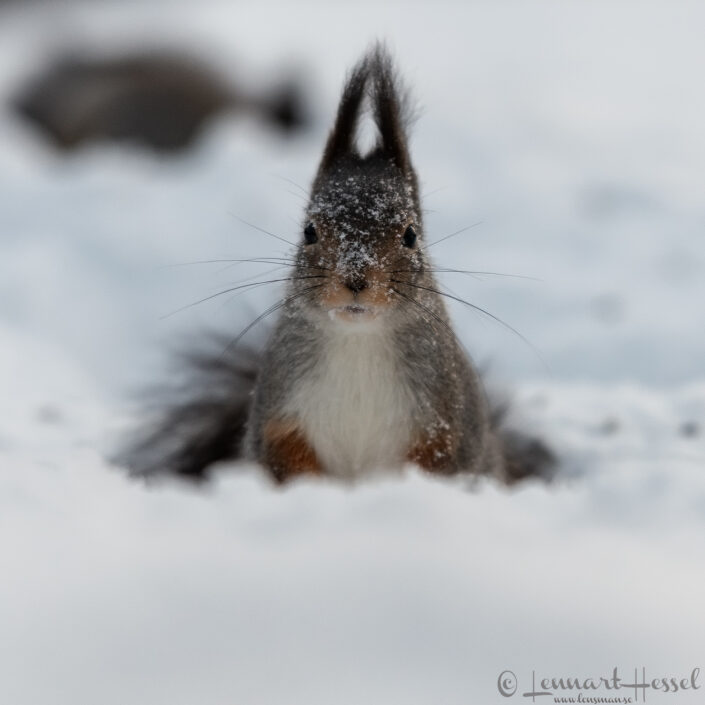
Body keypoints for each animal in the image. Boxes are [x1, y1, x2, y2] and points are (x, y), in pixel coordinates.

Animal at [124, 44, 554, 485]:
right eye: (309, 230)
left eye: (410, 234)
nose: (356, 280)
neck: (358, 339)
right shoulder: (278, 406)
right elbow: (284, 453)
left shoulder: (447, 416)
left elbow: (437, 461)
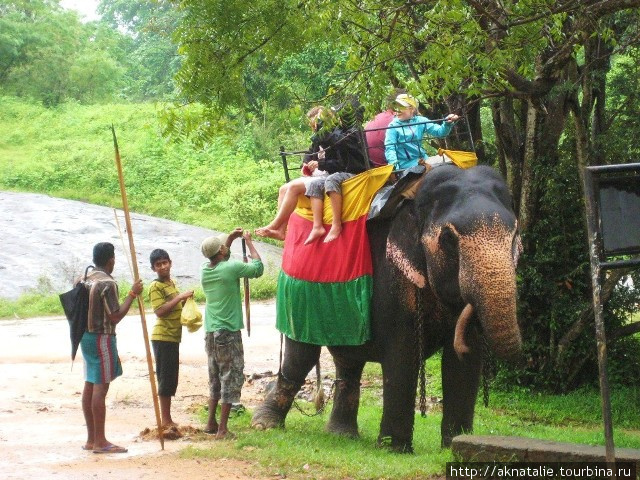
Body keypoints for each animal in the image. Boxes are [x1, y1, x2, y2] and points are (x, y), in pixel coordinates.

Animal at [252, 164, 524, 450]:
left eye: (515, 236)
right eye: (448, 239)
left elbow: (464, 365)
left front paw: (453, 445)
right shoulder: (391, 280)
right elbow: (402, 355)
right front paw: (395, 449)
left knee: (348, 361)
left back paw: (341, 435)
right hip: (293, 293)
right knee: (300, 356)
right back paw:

■ ■ ■

AIM OF THE EXERCISE:
Go back to the entries above and restate word for word every line from the first through the one that contains "right shoulder: (391, 280)", leaving the pictures behind.

ANSWER TO THIS EXERCISE:
Body keypoints for each animal in the image. Boxes are [x1, y1, x2, y2] and points are (x, y), in pixel coordinates.

Animal at [124, 44, 554, 485]:
right eye: (309, 230)
left eye: (410, 234)
nose: (356, 280)
neck: (358, 339)
right shoulder: (278, 406)
right elbow: (284, 453)
left shoulder: (447, 416)
left elbow: (437, 461)
Body keypoints for each animal in the image. Boxes are [x1, y1, x2, y2] and points are (x, y), in pixel coordinates.

Animal at [252, 164, 524, 450]:
left eye: (515, 236)
right eye: (448, 239)
left elbow: (464, 365)
left front paw: (453, 445)
right shoulder: (391, 280)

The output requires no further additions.